§ EXERCISE REQUIREMENTS:
Reproduce the passage of the piece on the Japanese bond market from "By Jen Saarbach" to "talk about it." word for word.

§ STUDY TEXT:

The Wall Street Skinny

By Jen Saarbach & Kristen Kelly, Co-Founders of The Wall Street Skinny

 

I barely have a social life.

But fittingly, the one day that I hop on a flight for a girls’ trip to the Caribbean with my college roommate, the market melts down. You should have seen me desperately trying to connect to the internet on a ferry to figure out what was going on in the Japanese bond market while questions were flooding in from our DMs.

I’ve finally got a WiFi connection, and the markets appear to have come to their senses. So let’s talk about it.

Japan has, for all of my adult life, been the land of the low yields. The Japanese central bank has used long end bond purchases (“Quantitative Easing”) for decades to fight deflation and support the economy.  At its height, the BOJ owned something like 50% of all the outstanding government bonds in the market. The latest round of QE ran from 2013 to 2024, when the central bank reversed course with a multi-year tapering program, slowing the pace of its purchases and hiking short term interest rates. When this commenced at a faster-than-expected pace in 2024, it shocked the markets, causing a chaotic unwind of the “carry trade”, where investors borrow on the cheap in JPY where interest rates have traditionally been lower, and lend (invest) in USD, EUR, GBP, or other currencies where rates are higher. 

Since August of 2024 (with a few notable exceptions), long end JGB yields have been on a one way train higher. With the BOJ stepping back, investors haven’t exactly rushed in to fill that gap in demand.

Dataset records:
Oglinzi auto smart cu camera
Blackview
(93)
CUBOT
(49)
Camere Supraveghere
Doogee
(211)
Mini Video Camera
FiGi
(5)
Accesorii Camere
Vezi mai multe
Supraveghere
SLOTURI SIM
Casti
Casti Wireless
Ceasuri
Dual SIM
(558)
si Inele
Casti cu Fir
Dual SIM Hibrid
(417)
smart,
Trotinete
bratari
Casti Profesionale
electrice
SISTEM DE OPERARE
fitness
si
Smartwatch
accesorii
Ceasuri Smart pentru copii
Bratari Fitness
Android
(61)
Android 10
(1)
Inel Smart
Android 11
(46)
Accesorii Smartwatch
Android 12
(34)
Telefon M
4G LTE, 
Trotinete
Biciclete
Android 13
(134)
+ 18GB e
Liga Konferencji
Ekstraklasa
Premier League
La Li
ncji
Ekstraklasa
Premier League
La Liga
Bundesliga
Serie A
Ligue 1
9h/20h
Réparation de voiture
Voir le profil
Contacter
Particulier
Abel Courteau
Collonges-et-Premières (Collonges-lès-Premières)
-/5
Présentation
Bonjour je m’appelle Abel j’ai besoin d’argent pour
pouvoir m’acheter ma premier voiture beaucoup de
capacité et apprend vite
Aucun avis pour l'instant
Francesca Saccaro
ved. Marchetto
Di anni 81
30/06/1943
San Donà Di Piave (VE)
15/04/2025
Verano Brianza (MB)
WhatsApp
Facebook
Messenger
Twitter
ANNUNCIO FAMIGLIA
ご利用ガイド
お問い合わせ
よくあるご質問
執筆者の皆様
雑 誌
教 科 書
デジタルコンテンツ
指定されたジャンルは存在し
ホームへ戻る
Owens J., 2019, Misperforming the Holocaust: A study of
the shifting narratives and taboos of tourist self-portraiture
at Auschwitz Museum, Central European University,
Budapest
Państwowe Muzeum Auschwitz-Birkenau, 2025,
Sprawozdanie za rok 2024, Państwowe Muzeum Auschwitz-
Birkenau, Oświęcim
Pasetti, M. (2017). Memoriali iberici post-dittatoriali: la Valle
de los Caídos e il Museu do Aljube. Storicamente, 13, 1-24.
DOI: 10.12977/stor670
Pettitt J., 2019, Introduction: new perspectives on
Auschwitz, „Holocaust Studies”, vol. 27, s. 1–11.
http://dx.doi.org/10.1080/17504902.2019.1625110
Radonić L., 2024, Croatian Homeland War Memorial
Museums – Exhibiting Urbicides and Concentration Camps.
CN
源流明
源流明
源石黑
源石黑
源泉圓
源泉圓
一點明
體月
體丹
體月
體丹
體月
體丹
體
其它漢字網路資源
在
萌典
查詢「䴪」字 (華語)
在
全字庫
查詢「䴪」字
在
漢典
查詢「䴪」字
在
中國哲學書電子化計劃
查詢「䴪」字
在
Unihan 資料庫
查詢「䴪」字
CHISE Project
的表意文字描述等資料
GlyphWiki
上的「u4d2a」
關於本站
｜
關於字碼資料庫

§ WRITTEN ANSWER:
By Jen Saarbach & Kristen Kelly, Co-Founders of The Wall Street Skinny

 

I barely have a social life.

But fittingly, the one day that I hop on a flight for a girls’ trip to the Caribbean with my college roommate, the market melts down. You should have seen me desperately trying to connect to the internet on a ferry to figure out what was going on in the Japanese bond market while questions were flooding in from our DMs.

I’ve finally got a WiFi connection, and the markets appear to have come to their senses. So let’s talk about it.